Habiter la Frontière et Lespri Kô : au cœur du corps

les hivernales

 

              J’ai assisté, le lundi 15 mars, à la représentation de Patricia Guannel et Patrick Servius au Centre de Développement Chorégraphique. Le spectacle se divisait en deux parties : « Habiter la frontière », suivie de « Lespri Kô ».
La première, chorégraphiée par Patricia Guannel, est inspirée du titre du livre de Léonora Miano ; elle découle d’un travail entamé par la jeune femme aux cours du Master 2 Pro des métiers de la Transmission et de l’Intervention en Danse, à Nice.
Pour elle, la notion de frontière évoque plus un espace d’échange, de porosité et d’enrichissement, qu’une réelle « limite ». L’artiste aborde les enjeux que cela constitue pour le corps, utilise des rideaux de plastique pour symboliser la peau, les membranes.
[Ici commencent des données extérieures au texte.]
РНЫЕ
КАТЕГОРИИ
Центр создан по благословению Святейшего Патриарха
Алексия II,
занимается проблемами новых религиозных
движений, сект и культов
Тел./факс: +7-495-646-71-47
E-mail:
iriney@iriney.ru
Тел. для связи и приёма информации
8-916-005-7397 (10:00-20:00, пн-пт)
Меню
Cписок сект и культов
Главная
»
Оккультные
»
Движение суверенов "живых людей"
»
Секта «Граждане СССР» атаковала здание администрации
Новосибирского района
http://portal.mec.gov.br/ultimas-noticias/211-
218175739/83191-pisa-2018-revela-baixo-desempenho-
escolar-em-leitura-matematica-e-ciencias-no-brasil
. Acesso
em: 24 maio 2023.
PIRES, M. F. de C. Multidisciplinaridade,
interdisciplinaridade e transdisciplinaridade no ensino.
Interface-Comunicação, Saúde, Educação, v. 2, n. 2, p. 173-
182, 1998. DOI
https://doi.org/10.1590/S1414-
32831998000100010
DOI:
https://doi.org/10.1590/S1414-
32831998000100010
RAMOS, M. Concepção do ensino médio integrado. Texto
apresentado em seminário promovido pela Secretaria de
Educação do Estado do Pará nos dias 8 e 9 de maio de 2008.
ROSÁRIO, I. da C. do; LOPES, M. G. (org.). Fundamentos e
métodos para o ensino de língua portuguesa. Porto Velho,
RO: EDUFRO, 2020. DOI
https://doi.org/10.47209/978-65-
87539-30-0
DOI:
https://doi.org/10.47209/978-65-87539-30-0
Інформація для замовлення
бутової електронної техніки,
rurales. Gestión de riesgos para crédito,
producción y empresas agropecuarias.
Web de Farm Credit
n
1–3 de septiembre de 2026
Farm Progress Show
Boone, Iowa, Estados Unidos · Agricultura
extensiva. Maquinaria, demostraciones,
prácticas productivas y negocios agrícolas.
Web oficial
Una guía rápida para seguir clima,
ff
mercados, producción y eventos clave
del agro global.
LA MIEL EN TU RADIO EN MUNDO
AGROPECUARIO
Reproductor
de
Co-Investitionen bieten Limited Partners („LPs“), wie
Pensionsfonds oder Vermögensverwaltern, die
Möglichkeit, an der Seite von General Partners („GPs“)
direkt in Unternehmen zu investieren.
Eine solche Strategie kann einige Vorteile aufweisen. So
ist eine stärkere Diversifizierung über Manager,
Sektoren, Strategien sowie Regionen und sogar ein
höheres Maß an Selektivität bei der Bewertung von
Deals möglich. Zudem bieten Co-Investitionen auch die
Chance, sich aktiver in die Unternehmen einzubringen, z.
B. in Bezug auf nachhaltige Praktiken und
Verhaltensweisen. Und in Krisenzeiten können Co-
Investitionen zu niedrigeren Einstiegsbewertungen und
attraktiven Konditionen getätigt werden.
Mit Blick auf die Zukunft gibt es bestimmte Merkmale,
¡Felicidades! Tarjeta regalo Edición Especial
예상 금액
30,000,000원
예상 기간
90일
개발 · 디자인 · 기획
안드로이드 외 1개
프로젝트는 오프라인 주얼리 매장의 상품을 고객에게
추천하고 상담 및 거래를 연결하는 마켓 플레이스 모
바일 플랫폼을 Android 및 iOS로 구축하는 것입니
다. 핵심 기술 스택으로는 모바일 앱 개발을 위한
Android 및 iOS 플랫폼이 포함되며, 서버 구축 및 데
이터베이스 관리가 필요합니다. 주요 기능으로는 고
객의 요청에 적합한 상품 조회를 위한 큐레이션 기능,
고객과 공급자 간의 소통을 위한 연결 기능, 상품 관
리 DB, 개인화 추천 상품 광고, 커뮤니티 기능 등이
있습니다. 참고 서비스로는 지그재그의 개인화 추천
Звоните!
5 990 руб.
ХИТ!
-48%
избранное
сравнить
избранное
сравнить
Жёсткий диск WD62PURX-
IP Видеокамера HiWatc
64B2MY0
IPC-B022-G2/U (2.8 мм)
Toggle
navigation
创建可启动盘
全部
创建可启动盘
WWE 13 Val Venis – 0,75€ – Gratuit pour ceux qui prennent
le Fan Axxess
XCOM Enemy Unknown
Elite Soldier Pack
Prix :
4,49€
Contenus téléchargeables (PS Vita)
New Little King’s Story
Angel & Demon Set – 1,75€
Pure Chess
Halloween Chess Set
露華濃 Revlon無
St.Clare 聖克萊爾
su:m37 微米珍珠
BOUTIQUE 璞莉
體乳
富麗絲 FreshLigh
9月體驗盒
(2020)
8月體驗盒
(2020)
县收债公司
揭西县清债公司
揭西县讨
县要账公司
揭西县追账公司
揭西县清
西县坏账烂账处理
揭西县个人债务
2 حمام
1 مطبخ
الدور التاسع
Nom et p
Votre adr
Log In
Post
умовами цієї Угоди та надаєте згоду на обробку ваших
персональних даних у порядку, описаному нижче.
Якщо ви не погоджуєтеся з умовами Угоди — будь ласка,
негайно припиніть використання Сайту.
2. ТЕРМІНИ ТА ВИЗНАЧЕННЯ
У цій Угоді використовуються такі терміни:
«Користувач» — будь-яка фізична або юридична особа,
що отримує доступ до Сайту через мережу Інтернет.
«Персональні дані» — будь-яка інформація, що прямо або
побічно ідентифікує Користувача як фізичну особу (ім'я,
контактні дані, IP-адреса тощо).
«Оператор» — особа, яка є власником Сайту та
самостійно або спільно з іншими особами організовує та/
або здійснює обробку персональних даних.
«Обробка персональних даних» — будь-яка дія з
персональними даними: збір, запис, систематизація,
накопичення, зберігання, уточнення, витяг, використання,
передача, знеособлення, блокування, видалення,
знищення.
Se mêlent à la danse des jeux de transparence, d’ombre et de lumière qui viennent ajouter au mystère, à l’intimité de la scène.
La danseuse (et chorégraphe) avance au fur et à mesure des membranes, passe devant les bâches, derrière, en dessous, puis s’enroule… À l’aide des projecteurs, elle conduit notre regard, hypnotise le public. Si ses gestes sont sûrs, elle tâtonne : il y a là l’enjeu de l’expérimentation du corps avec son milieu, d’une interaction. Dans la fluidité de ses mouvements et de celui des rideaux, puis dans les sons, Patricia Guannel cherche avant tout à partager une expérience sensorielle avec son public, et laisse libre cours à l’imagination.
Représenté pour la première fois en 2007 par le chorégraphe Patrick servius, Lespri Kô (qui signifie « l’esprit du corps » en créole), fait écho aux traditions martiniquaises dont ont hérité les deux artistes. Laissant entrevoir ses propres expériences, Patricia Guannel se laisse habiter par une multitude de personnages : tantôt femme, tantôt petite fille, tantôt vieille dame… Par le biais de deux objets symboliques, que sont le peigne et la robe, elle fait entrer le public dans son intimité de femme, pose la question des canons de beauté.
A travers sa coiffure, elle fait écho à la mémoire des cheveux « nati » dans les années quatre-vingts, de la période afro « black and beautiful », mais aussi du lissage, véritable aliénation imposée par le colonialisme. La robe, aux couleurs des îles, est à la fois solaire et féminine ; elle lui permet d’incarner l’enfant et l’adulte, renvoie aux concepts de la mode et de l’apparence. La jeune femme toise le public, qui devient un véritable acteur dans cette mise en scène : Patricia Guannel souligne l’importance de celui qui nous observe, du fait de « rester soi dans le regard de l’autre ». Elle donne à voir la difficulté de regarder, d’assumer d’être regardé en retour.
Lespri Kô, finalement, interroge l’apparence et son envers ; et ce, au travers de l’éducation, des personnes rencontrées lors de notre parcours de vie. Cette expression populaire désigne « ce qui est invisible ; ce que l’on a vécu et qui garde des traces dans le corps ». Tout comme Habiter la Frontière, il s’intéresse au corps dans l’espace et parmi les autres, mais aussi dans son intériorité.